▸ What to produce:
Retrieve each line that contains the word "middle" from the entries below.

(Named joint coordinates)
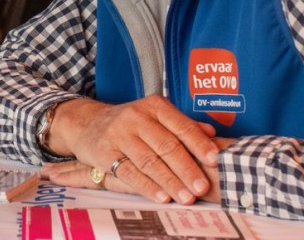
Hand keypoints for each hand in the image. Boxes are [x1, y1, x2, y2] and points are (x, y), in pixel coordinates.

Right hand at [47, 96, 219, 205]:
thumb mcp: (156, 117)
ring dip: (170, 182)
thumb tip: (212, 134)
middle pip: (166, 145)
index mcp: (154, 106)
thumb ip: (183, 125)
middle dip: (187, 169)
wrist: (88, 123)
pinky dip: (147, 186)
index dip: (199, 144)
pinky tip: (161, 197)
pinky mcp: (105, 152)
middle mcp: (136, 117)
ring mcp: (118, 134)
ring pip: (149, 161)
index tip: (214, 161)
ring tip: (186, 197)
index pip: (181, 126)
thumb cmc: (131, 124)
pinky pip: (129, 172)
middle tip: (202, 188)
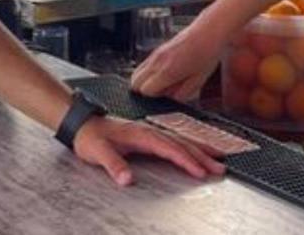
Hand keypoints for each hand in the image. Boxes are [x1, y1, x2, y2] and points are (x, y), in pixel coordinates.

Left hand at [72, 116, 224, 185]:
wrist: (83, 124)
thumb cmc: (91, 137)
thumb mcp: (98, 152)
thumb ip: (114, 164)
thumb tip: (127, 179)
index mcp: (141, 134)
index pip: (169, 148)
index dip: (186, 160)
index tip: (199, 172)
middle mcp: (149, 131)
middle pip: (182, 143)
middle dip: (202, 156)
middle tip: (220, 168)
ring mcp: (151, 133)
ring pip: (182, 141)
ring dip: (201, 150)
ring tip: (219, 159)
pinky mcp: (149, 137)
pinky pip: (175, 141)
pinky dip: (190, 146)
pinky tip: (198, 151)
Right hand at [130, 21, 224, 99]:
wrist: (208, 30)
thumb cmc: (207, 54)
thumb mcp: (199, 80)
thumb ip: (182, 93)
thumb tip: (171, 99)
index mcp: (168, 71)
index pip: (145, 91)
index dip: (154, 98)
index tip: (165, 96)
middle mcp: (157, 61)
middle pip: (135, 83)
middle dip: (145, 91)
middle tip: (162, 91)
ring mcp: (155, 54)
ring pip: (136, 74)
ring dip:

▸ Result for this task:
middle pip: (166, 145)
middle dip: (187, 169)
middle mcp: (136, 117)
middle tip: (202, 188)
middle mcp: (149, 131)
middle pip: (182, 143)
middle dip: (202, 156)
middle tip: (220, 168)
middle mcp: (157, 61)
middle pip: (135, 83)
middle dip: (145, 91)
middle tip: (162, 91)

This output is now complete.